(Dataset entries)

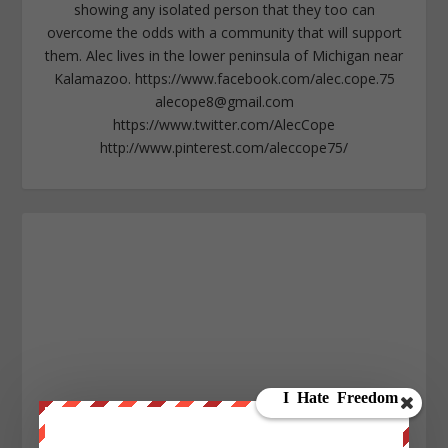
showing any isolated person that they too can
overcome the odds with a community that will support
them. Alec lives in the lower peninsula of Michigan near
Kalamazoo. https://www.facebook.com/alec.cope.75
alecope8@gmail.com
https://www.twitter.com/AlecCope
http://www.pinterest.com/aleccope75/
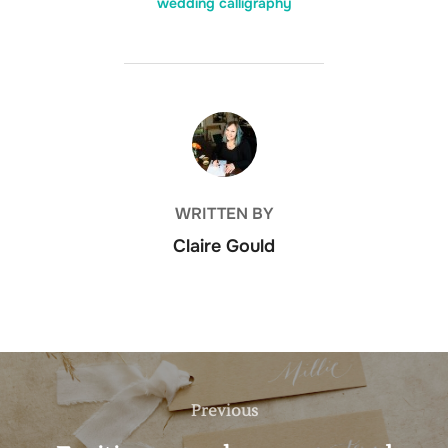
wedding calligraphy
POST AUTHOR
WRITTEN BY
Claire Gould
Post
navigation
Previous
Previous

## TO DO:
Rename "Previous" to "Back" everywhere in the entries, keeping every other line unchanged. Leave the pictures out of your answer.

## OUTPUT BELOW:
showing any isolated person that they too can
overcome the odds with a community that will support
them. Alec lives in the lower peninsula of Michigan near
Kalamazoo. https://www.facebook.com/alec.cope.75
alecope8@gmail.com
https://www.twitter.com/AlecCope
http://www.pinterest.com/aleccope75/
wedding calligraphy
POST AUTHOR
WRITTEN BY
Claire Gould
Post
navigation
Back
Back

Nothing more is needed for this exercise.